## Task
Print the whole listing below line for line, leaving out the pictures.
Task input below:
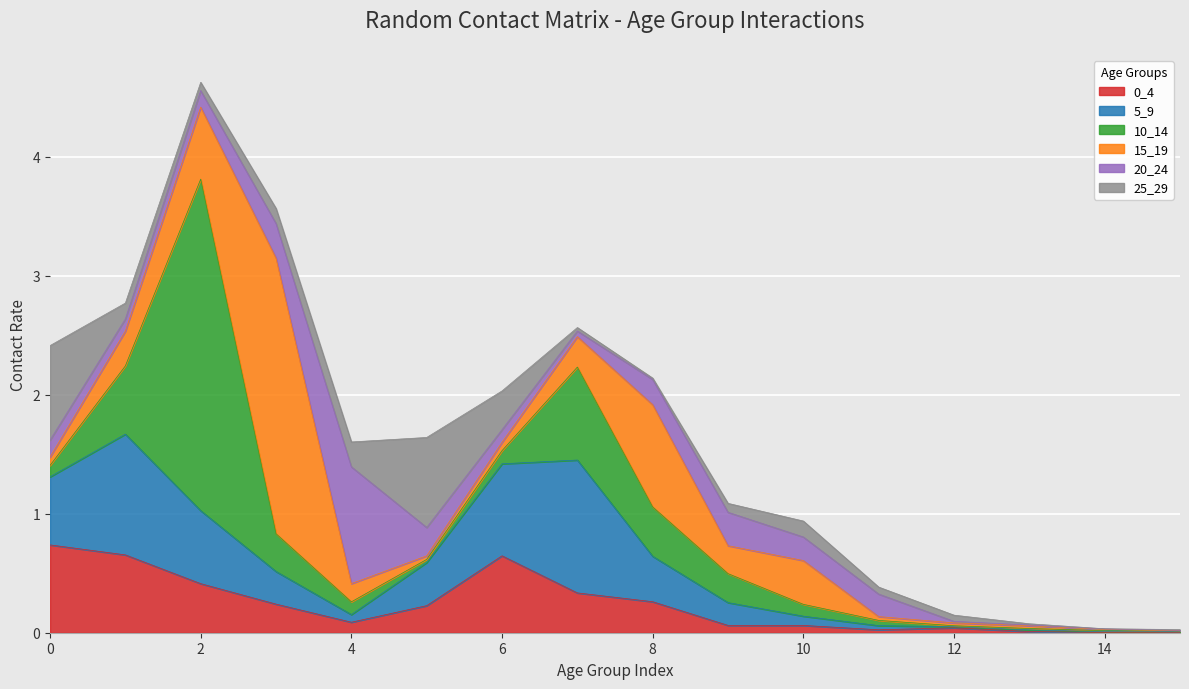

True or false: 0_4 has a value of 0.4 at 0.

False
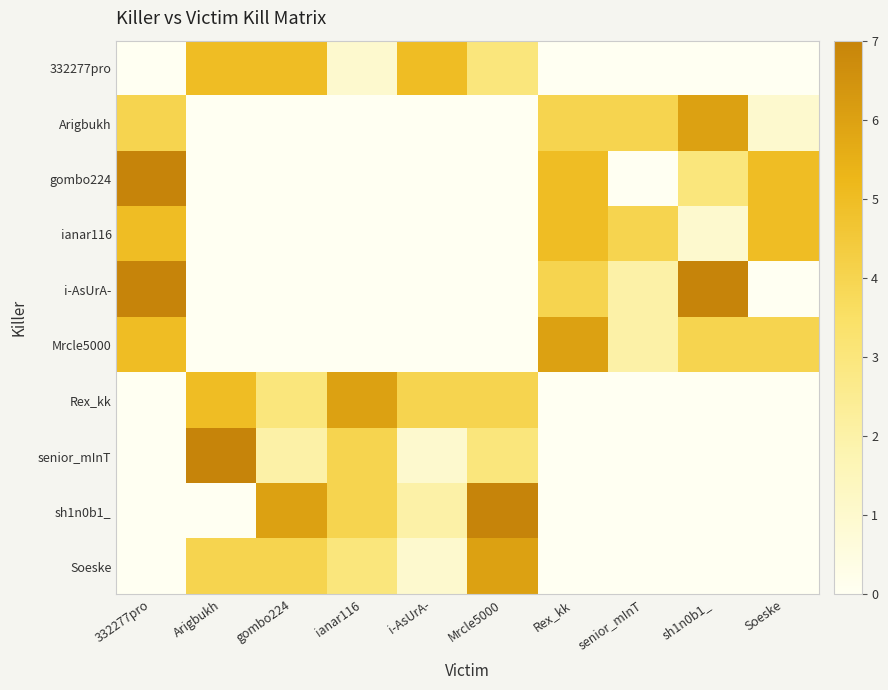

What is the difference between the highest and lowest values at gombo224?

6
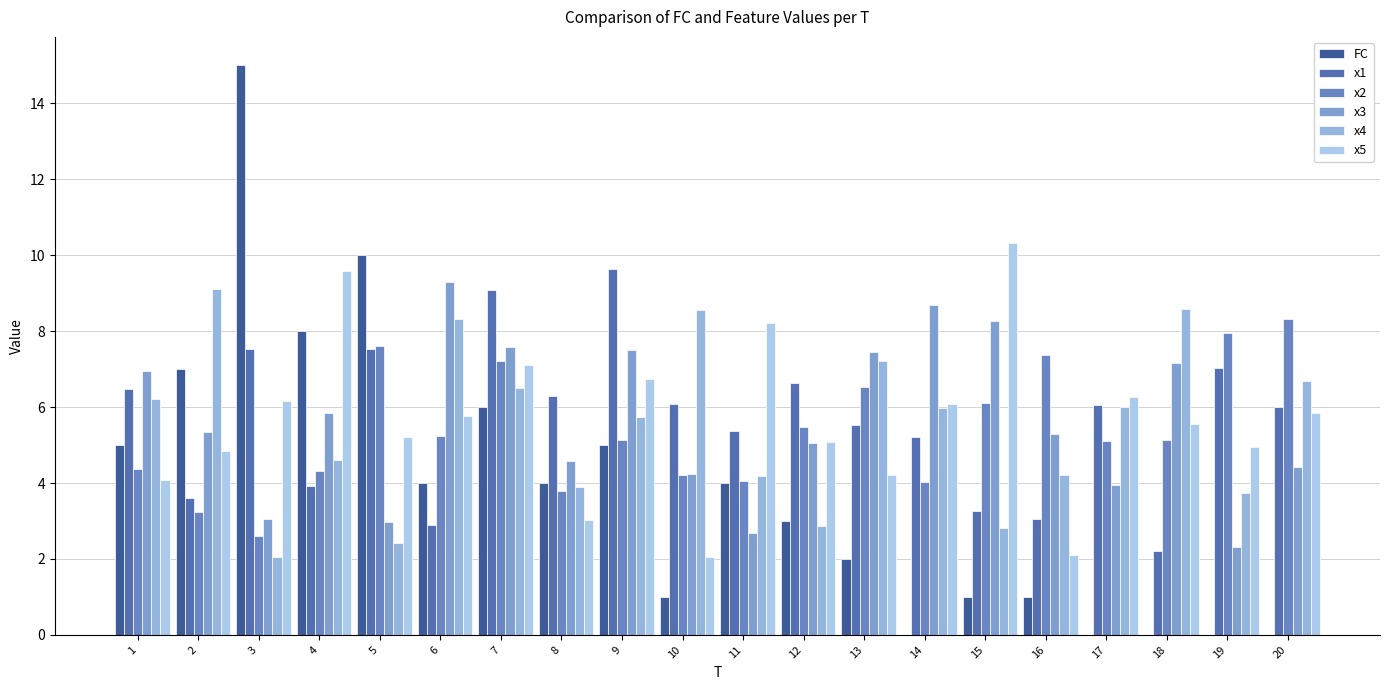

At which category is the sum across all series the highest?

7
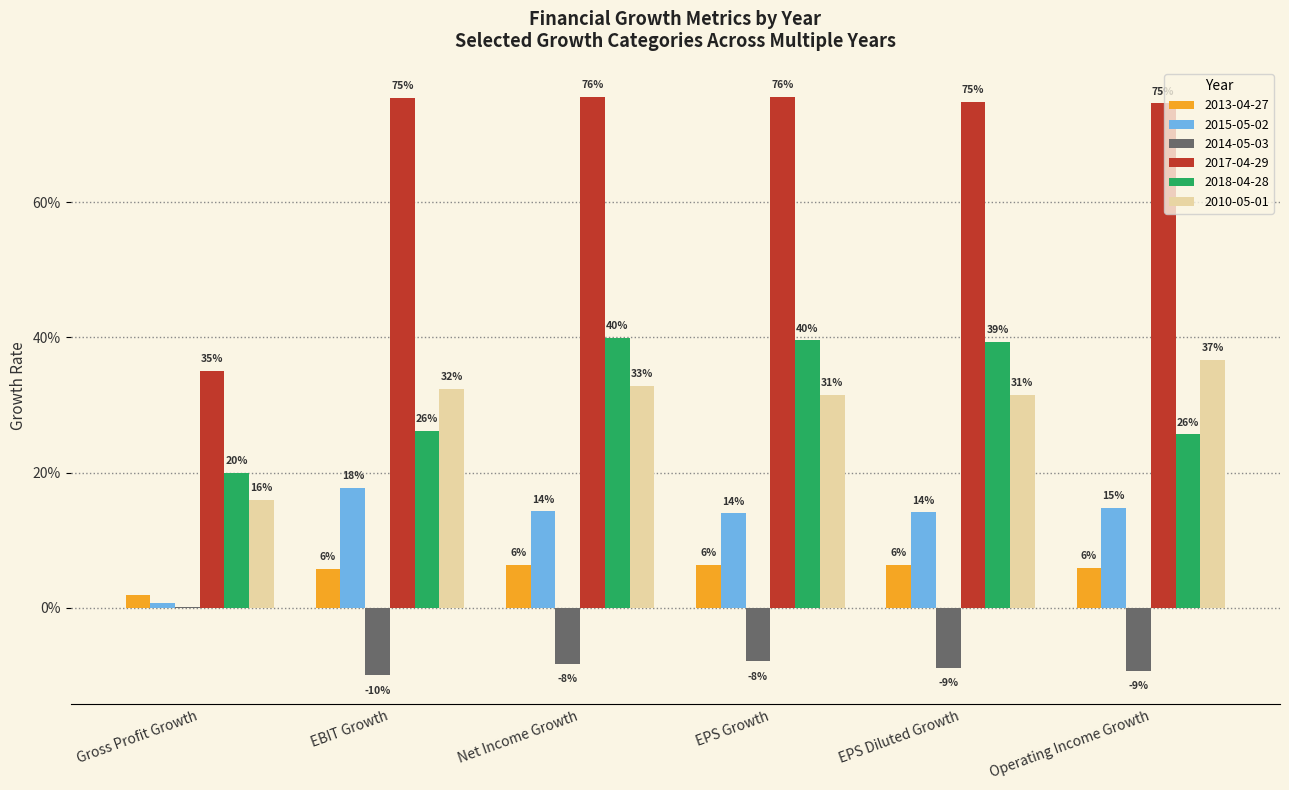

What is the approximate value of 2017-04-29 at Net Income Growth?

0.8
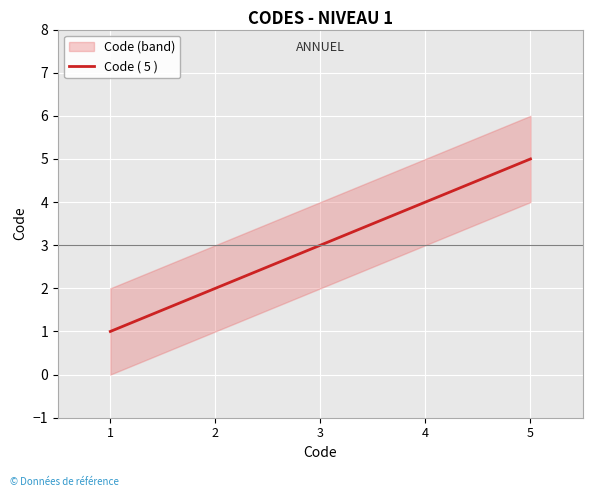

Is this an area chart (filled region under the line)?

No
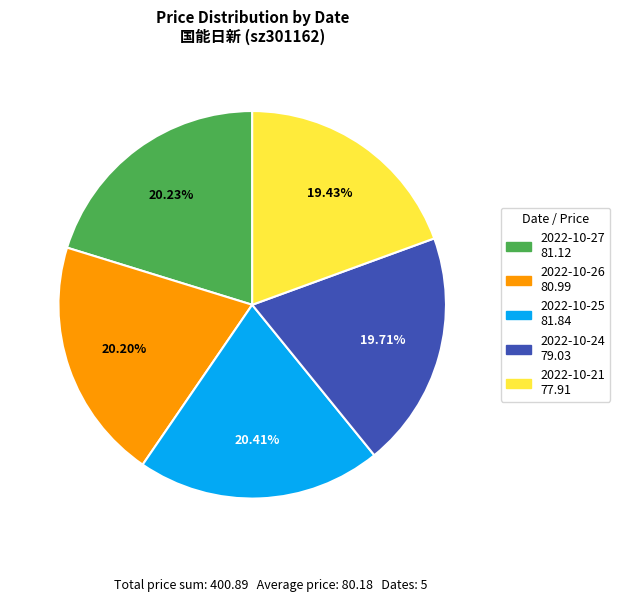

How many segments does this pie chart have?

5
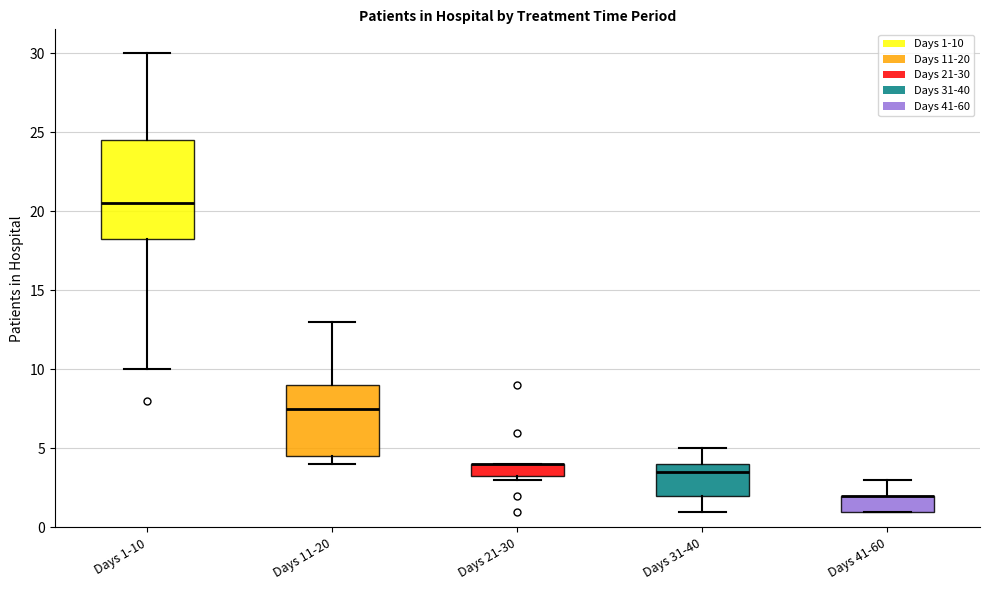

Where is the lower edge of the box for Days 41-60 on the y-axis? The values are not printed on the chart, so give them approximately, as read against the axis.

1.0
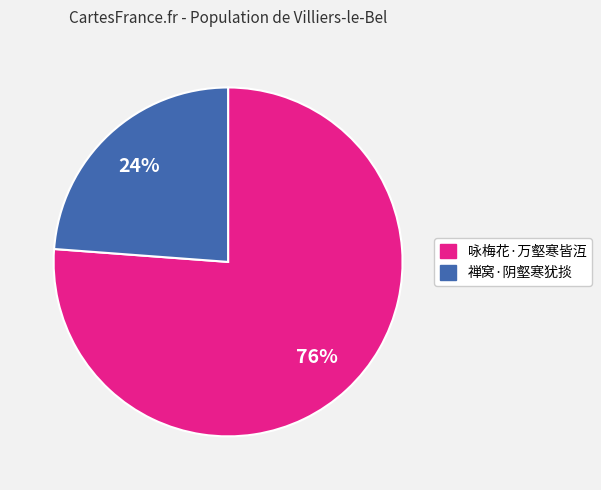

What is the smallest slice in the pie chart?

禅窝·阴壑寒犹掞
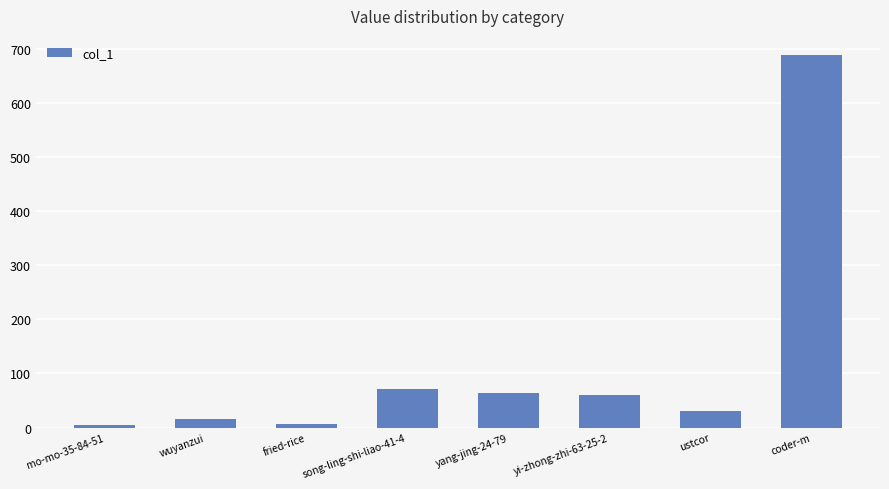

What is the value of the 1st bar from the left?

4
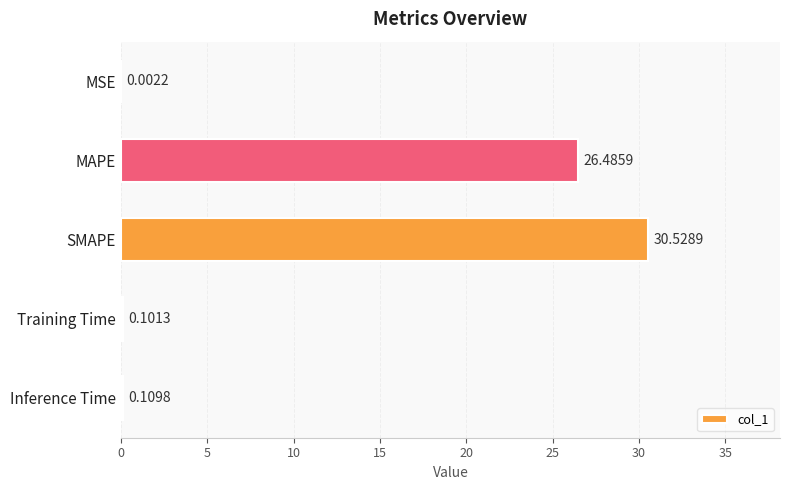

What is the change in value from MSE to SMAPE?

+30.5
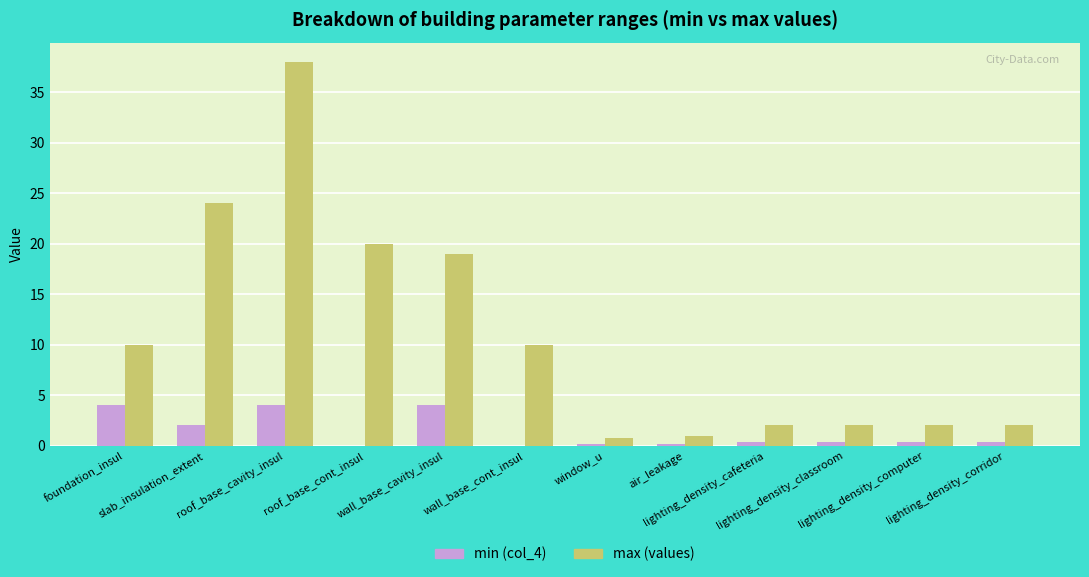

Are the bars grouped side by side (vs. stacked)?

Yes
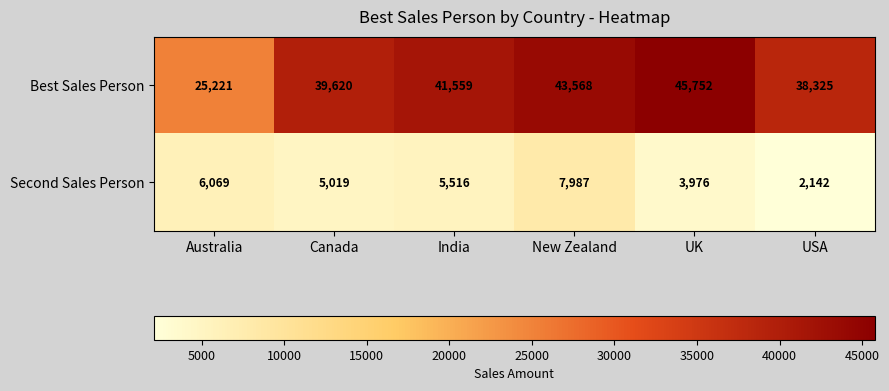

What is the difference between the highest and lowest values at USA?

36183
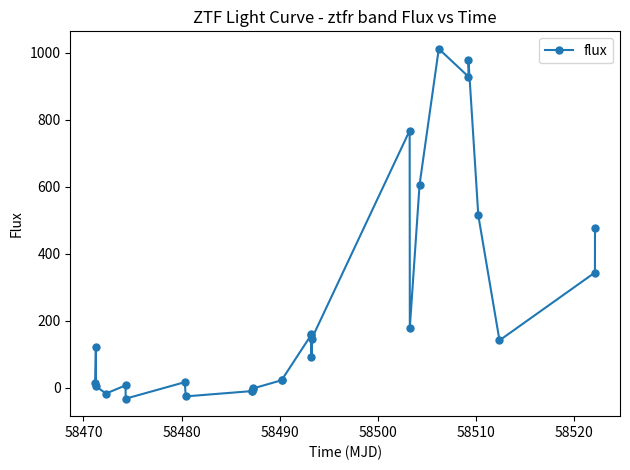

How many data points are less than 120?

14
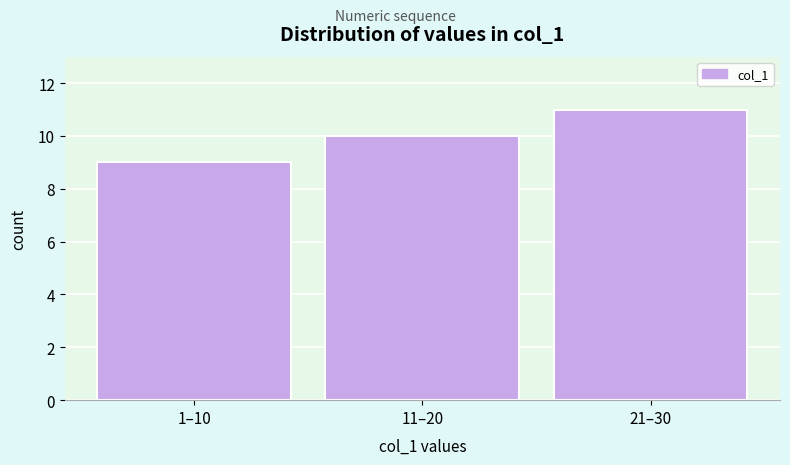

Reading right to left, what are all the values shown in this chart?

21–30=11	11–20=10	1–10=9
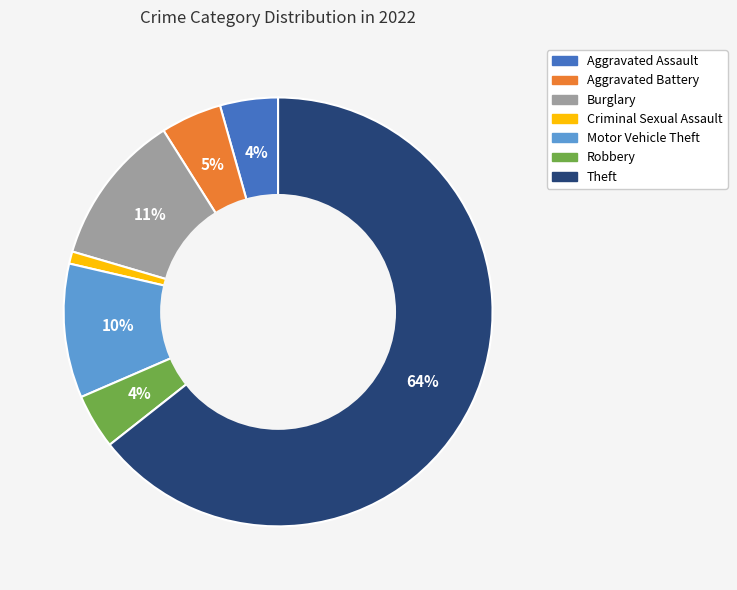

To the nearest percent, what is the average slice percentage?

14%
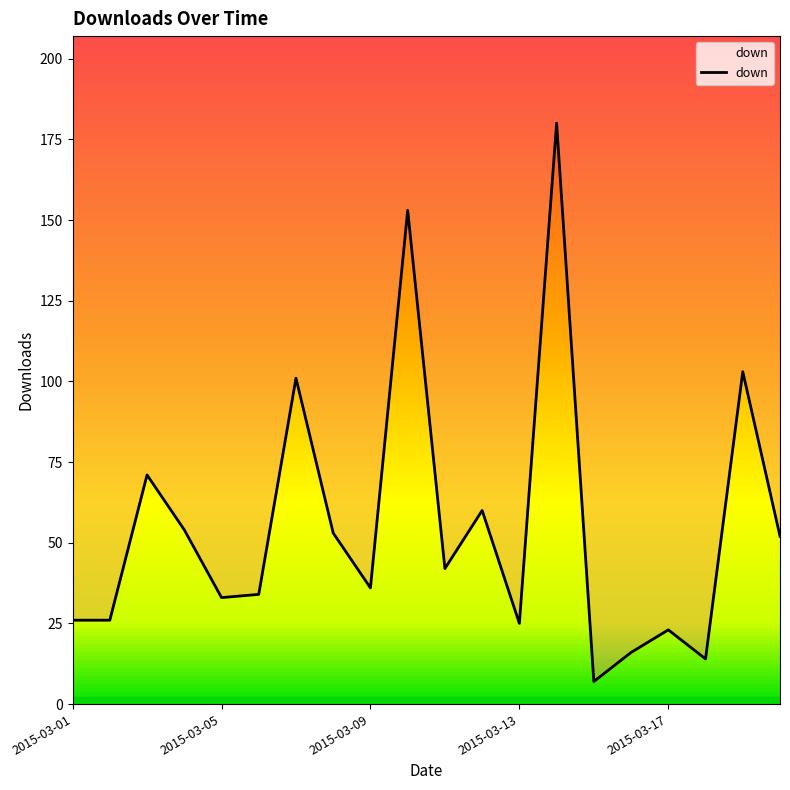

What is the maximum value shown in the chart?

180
End of Task input.
## Written answer
True or false: 0_4 has a value of 0.4 at 0.

False

What is the difference between the highest and lowest values at gombo224?

6

At which category is the sum across all series the highest?

7

What is the approximate value of 2017-04-29 at Net Income Growth?

0.8

Is this an area chart (filled region under the line)?

No

How many segments does this pie chart have?

5

Where is the lower edge of the box for Days 41-60 on the y-axis? The values are not printed on the chart, so give them approximately, as read against the axis.

1.0

What is the smallest slice in the pie chart?

禅窝·阴壑寒犹掞

What is the value of the 1st bar from the left?

4

What is the change in value from MSE to SMAPE?

+30.5

Are the bars grouped side by side (vs. stacked)?

Yes

What is the difference between the highest and lowest values at USA?

36183

How many data points are less than 120?

14

Reading right to left, what are all the values shown in this chart?

21–30=11	11–20=10	1–10=9

To the nearest percent, what is the average slice percentage?

14%

What is the maximum value shown in the chart?

180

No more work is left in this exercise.